Wednesday, November 12, 2008

Things I don't understand #61...


...How both those pictures could possibly be me.

Yeah, this. Throughout the life of this here blog, I've tried to stay away from this particular topic, for whatever reason. But after numerous requests from various sources(and the fact that topics sometimes are hard to come by) I decided to relent. Many of you know this story, as you lived it with me, but just in case...

Both pictures are indeed of me. The first from about 8-10 years ago (I really don't remember) and second is much more recent. So yeah, I was a fatty. Bordering on morbidly obese (High Five, Wendy's!).
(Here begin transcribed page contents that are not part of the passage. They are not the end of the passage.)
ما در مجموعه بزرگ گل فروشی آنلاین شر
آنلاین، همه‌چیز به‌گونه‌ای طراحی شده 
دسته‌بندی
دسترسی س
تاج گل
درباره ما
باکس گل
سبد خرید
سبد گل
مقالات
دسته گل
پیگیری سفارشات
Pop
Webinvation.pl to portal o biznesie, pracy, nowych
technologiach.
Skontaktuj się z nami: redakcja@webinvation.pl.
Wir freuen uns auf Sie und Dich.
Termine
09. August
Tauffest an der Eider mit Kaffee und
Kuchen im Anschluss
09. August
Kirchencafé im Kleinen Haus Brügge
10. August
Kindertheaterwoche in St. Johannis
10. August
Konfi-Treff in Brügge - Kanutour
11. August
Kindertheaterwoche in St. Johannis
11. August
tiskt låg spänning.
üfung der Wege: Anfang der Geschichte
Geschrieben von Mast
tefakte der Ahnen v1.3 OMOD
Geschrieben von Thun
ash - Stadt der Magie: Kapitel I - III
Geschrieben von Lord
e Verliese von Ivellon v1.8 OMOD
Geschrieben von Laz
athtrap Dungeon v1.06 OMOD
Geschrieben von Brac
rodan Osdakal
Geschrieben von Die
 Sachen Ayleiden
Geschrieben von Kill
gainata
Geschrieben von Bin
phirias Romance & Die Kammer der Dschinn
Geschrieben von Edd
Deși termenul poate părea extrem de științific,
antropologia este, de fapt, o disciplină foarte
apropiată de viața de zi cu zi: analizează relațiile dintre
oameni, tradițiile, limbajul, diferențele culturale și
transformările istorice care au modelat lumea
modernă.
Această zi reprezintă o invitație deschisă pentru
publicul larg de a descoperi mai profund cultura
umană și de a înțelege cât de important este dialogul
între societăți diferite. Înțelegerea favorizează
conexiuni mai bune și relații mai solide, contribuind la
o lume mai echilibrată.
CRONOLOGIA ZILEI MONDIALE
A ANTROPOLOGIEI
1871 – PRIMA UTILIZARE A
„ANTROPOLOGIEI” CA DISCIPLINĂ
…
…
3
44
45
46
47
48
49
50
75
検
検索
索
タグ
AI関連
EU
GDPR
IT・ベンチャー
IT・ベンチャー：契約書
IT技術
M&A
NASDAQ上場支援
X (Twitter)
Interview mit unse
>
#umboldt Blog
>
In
About 7 years ago(maybe 8?), my roommate at the time (Eric) wanted to join a health club, but he didn't want to go check it out by himself. So I agreed to go with him. Next thing I know, I'm also a member of a health club. I think the high fees combined with the fact that earlier that year I had been told by a doctor it'd be a good idea to drop a few, ensured that I would actually use the membership.

Use it I did, pretty much 6 days a week, at least. I'll spare you the stories of peeing blood, realizing the red stuff on my towel was coming from my shirt which was actually blood coming from me, and the like; but suffice it to say I did not do it half-heartedly. Now despite the fact that I was at the club 6-7 days a week, sometimes for up to 2 hours, I never grew to like it. Even though I run several times a week, I have never experienced "runner's high". And never have I looked forward to working out. The one thing I did like? The results. That I actually knew the efficacy of what I was doing helped a lot. So over the course of about a year and a half to 2 years, I went from (this is fairly embarrassing) about 320 lbs. to a low of 191. I now sit at a smidge over 200. Of course, the years since have seen me yo-yo a little. But as much as I don't know how I let it get that bad, I know I will never let it happen again.

A couple of random observations from a guy who used to be really fat. One, after losing weight, you get treated better. I still remember one of the first times I was in a department store after a precipitous loss in weight. I had never been asked if I needed help that many times in my life. I actually looked around for hidden cameras, thinking it must be some sort of joke. It wasn't, that's how the non-fat(or I guess I should say less fat, because I'm still pretty big) are treated. Also, you've never seen disappointment until you've had to tell a person the bad news that the way to loose weight is to eat less and exercise more. Seriously, once someone finds out or just gets up the gumption to ask how you did it, they look at you like you're the Wizard of Oz (pre-curtain-pulling) because you've obviously been let in on one of the great secrets of the universe. But when they find out the uncomplicated yet difficult truth, they look like you just notified them of Santa's questionable existence. I now have a pat answer for when I get such a question. I warn said person they probably won't like it, and then I tell them, "I got off my fat butt, and stopped stuffing my fat face." Although, the more you're off your butt, the more face-stuffing you can still enjoy, but you know what I mean.

Oh, and I should also warn you, since I once was fat I retain my license to make fun of fat people. I can freely roll my eyes when I hear excuses that include phrases like "poor metabolism" and "big boned". Sure there's some truth to them, but in the end, the thing on the opposite end of the fork from the food is you--a sentient, free-willed being. Oddly enough, I used to think I was big boned. Until I did the wrist test, and realized I wasn't big boned...I was fat. Finally, one last story of post-fatdom. Not being able to walk around a family reunion anonymously; or the time I ran into a guy I grew up with, and he just blew me off because he had no idea who that guy was who knew his name. No, this occurred at the aforementioned health club.

At this point(year 3 as a club member), I had lost all the weight I was going to lose and was in maintenance mode. Well, as anyone who's ever been a member of a health club knows, you get to where you recognize the regulars, whether you're an introvert like me and do everything possible not to talk to them or not, you still find yourself exchanging numerous knowing nods. Well, on this day, one or the other regulars--a 50-ish guy in really good shape--who I had never shared a single word with approaches me at the water fountain and what resulted is the following exchange:
Not me: Hey, doing ok?
Me: Yeah, good. How are you.
Not me: Fine. So you've lost quite a bit of weight haven't you?
Me: Yeah, you could say that.
Not me: Yeah, you're a bit of a rock star around here. Everybody's amazed how well you've done. How much did you lose?
Me: Well, actually it was about 100 pounds, maybe a little more.
Not me: Man! That's great! Yeah, you were a bit of a porker, but now you look great!
Me: (smile creeps across my face as I realize that the truth just leaked out) Yeah, I guess I was a porker.
Not me: Well good job man. I just wanted to let you know people noticed your hard work.
Me: Thanks. (Still wearing somewhat quizzical smile)

That was the first and last time I ever talked to him. And now you know the famous "Porker story".